A week and a half later they called and told me Bessie Lou was ready. I had a friend drive to down to Columbus Road once more to retrieve my car. They told me that Bessie had one more issue. Her "transfer case" was broken. I would need to get that fixed eventually and it would cost around $700. I declined to get said transfer case fixed and asked if I could take my car anyway. They said it would be safe to drive for the time being. Good. I gave them credit card information to pay $2,400, they gave me my keys and I drove off.

The moment I drove off I knew something was wrong. Bessie Lou's engine was making noises as though she were being carried up a roller-coaster track. TIK-TIK-TIK-TIK-TIK-TIK-TIK-TIK.

I shrugged it off. The man told me that the transfer case would make some noise and I believed him. Granted, she had never made those noises before but maybe it was only a matter of time before she did anyway? Then I pulled into my driveway. Upon doing so my odometer, windshield wipers, headlights, volume control and power locks all died simultaneously.

Woops.

The next day I hauled Bessie Lou back over to Taylor Nissan. The mechanic there told me that they did not play around with the electrical cords at all during the transmission replacement and were at a loss for why this would happen. They said they would do a sort of car scan.

Scan away, I said.

So I waited in a hospital-like waiting room while mechanics ran more tests on my car.
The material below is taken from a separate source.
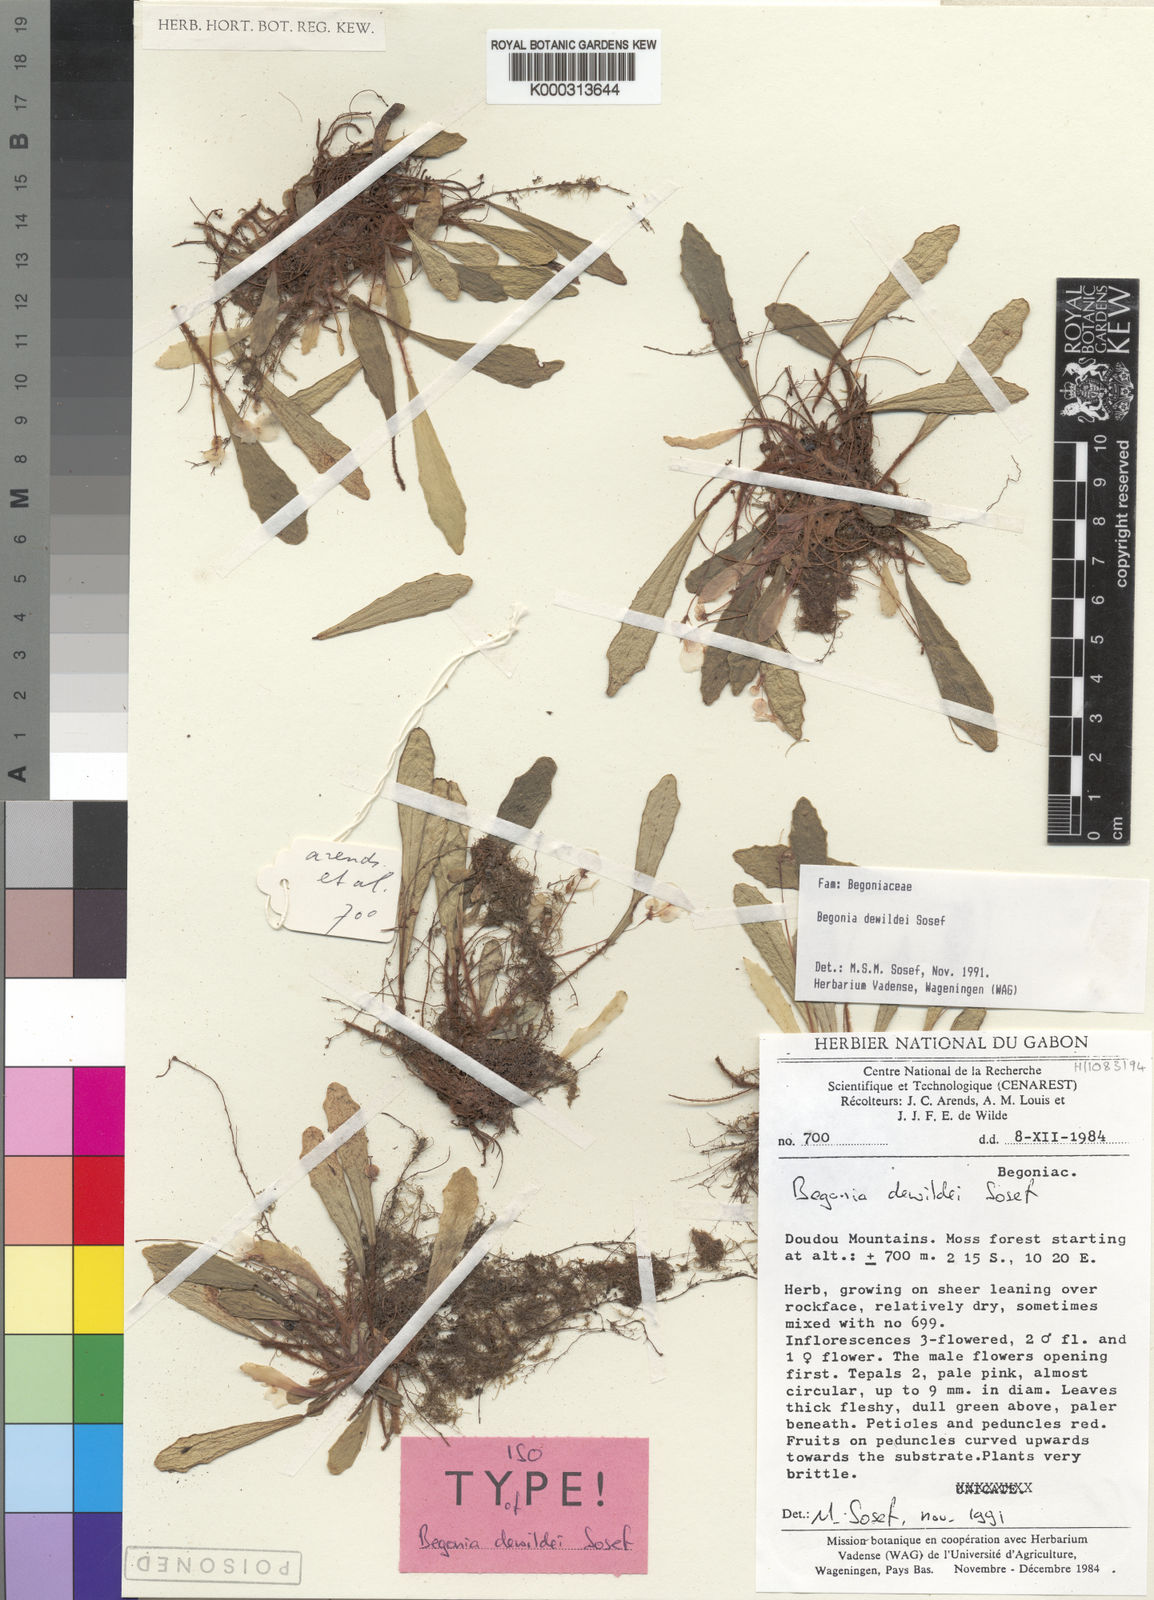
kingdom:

And much like waiting in a hospital-like waiting room it took forever and all the tests came back negative. Yes, Taylor Nissan had no more clue than I did while all of my electrical systems died at the same time. They did tell me that aside from the lack of an odometer and headlights that it should be okay to drive. If I wanted to get the other stuff fixed they could keep it overnight again but I was planning on heading home for the weekend and I couldn't afford up to a month without a car again.

Since Bessie Lou had no headlights, my girlfriend and I decided to head home to Twinsburg, Ohio immediately so that the sun wouldn't fall while we were driving. It seemed like a good idea in principle...until Bessie Lou died.

We had just gotten onto 7 North and were passing the restaurant/gas station "The Cool Spot" when Bessie Lou simply stopped. All the engine noises stopped, the RPM meter flew down to 0 and I felt the essence that was "Bessie Lou" simply vanish. I wheeled over the the side of the road before we could get smashed by oncoming traffic and gravely called AAA (see the story comes full circle).

A nice, if overly honest, tow trucker came to pick us up and take us back to Athens where Bessie Lou's corpse resides in the parking lot of Taylor Nissan.

This is part a story of a love-lost between a boy and his car and part a story of my run-in with the American auto-industry. The name on the building said "Taylor Nissan" but the company bears the symbol of Chrysler/Jeep as well. And at the end of the day, straight facts of it all boil down to this: I gave my car to a mechanic for more than a month and received it back in worse condition than I left it off with. When I tried to get those problems fixed, I was sent on my way yet again only for the car to die in 60 mph traffic.

I am assuming that for all intents and purposes the car is dead. I just want to know from you, the Internet, should I let her go peacefully or rage against the mechanics and company that in my mind, watched her die?